さて、ここまでは、サーチパスにあるvocabularyからword定義を探す前提でしたが、他のメカニズムもあります。

もし、サーチパスからtokenの名前がつけられたwordが見つからなかった場合には、ロードされているすべてのvocabularyから探しにいきます。

このとき、auto-use?がtかつ、ロードされているvocaburaryのひとつだけで該当するwordがみつかれば、それをサーチパスにくわえてparsingが続行されます。parse後、そのwordが属するvocaburaryが表示されます。

( scratchpad ) t auto-use? set
( scratchpad - auto ) 10 <vector>
1: Note:
Added "vectors" vocabulary to search path
--- Data stack:
V{ }
( scratchpad - auto )

開発中にうっかりUSING:を忘れたときのために使うもの、だそうです。

auto-use?がfだとerrorになりますが、キャッチしてなんとかできるようです。errorの仕組みがまだ分かっていないので、詳細はまた今度、です。

もうひとつはっきり分からないことがあって、"loaded vocaburary"の意味です。サーチパスにはいっている場合、useに名前とwordの連想配列が保持されている、のは分かります。USING:していないけど、イメージに入っているものがloaded vocaburaryなんでしょう。ではイメージにvocaburaryがloadされるタイミングは? とか、useのスコープは? とか、useはいつ使われる? (パース時のみ?)とか、この疑問の先にはおそらくいろいろ分からないことがぶらさがっていますが、今回はとりあげません。

word定義のshadowing

さて、vocaburary search pathの最後は、shadowingの話です。Factorではvocaburaryが異なれば同じ名前のwordが定義できますが、その名前のスコープについて、です。これは実例をみるのがはやいとおもわれるので、Factor documentを見ながら自分でも書いてみましょう。

ソースコード

IN: foo
USING: math io prettyprint ;
: + ( x y -- z ) "foo:+ called" print + ;
"checkpoint1: " print
3 4 + .
USE: foo
"checkpoint2: " print
3 4 + .

実行結果

checkpoint1:
7
checkpoint2:
foo:+ called
7

最初にfooで+を定義しています。このとき、inはfooなので、新しい+はfooに定義されます。その中で使われている+は、USING: で指定されているmathの中にあるので、そちらが優先されます。そのすぐした、トップレベルに書いた+も、mathのものが使われます。
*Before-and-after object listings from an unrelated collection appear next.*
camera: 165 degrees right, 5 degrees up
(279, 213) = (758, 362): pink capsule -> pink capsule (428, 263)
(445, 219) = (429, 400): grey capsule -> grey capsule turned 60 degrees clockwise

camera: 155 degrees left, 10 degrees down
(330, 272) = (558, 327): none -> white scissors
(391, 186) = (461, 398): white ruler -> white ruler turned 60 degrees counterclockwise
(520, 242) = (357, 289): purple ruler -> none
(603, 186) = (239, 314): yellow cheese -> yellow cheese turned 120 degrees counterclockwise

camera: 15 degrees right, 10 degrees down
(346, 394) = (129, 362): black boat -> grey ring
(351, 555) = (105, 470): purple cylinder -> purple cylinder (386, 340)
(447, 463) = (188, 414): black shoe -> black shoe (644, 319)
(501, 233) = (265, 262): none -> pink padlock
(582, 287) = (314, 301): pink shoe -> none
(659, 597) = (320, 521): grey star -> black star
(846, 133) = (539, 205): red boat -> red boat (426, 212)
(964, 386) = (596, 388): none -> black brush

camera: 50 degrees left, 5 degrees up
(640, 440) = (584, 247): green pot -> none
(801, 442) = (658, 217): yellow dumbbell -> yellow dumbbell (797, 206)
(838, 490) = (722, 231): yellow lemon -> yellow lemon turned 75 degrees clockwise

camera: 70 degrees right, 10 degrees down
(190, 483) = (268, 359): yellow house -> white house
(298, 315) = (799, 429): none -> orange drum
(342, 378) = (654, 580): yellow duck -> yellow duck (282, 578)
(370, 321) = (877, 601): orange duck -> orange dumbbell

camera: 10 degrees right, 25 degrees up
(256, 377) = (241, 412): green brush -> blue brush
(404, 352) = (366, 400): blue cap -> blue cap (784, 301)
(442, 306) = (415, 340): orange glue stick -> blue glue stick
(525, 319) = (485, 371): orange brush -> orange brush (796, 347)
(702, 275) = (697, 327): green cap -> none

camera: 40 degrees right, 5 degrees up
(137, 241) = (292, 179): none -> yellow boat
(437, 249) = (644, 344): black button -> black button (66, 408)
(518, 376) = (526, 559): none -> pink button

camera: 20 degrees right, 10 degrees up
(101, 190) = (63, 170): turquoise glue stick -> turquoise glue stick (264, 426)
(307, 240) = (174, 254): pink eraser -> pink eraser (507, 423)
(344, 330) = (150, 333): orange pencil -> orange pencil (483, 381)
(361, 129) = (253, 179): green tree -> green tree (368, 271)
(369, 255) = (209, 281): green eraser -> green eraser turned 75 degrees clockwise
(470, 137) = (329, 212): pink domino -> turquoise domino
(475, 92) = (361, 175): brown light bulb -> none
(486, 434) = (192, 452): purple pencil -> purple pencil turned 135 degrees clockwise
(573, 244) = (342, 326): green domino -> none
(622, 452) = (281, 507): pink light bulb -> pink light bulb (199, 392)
しかし、USE: fooをすれば、その前でUSING:されていたmathの+は隠されて、fooの+が呼ばれます。しかしfoo:+の定義の中で呼ばれる+は、相変わらずmath:+です。

USING:とIN:の順序を逆にするとどうでしょうか。

USING: math io prettyprint ;
IN: foo
: + ( x y -- z ) "foo:+ called" print + ;
"checkpoint1: " print
! ここで呼ばれる+は、fooの+。
3 4 + .
USE: foo
"checkpoint2: " print
3 4 + .
checkpoint1:
foo:+ called
foo:+ called
foo:+ called
foo:+ called
foo:+ called
foo:+ called
foo:+ called
foo:+ called
foo:+ called
(以下いつまでも続く)

後に書いたIN:のほうが優先されるわけですな。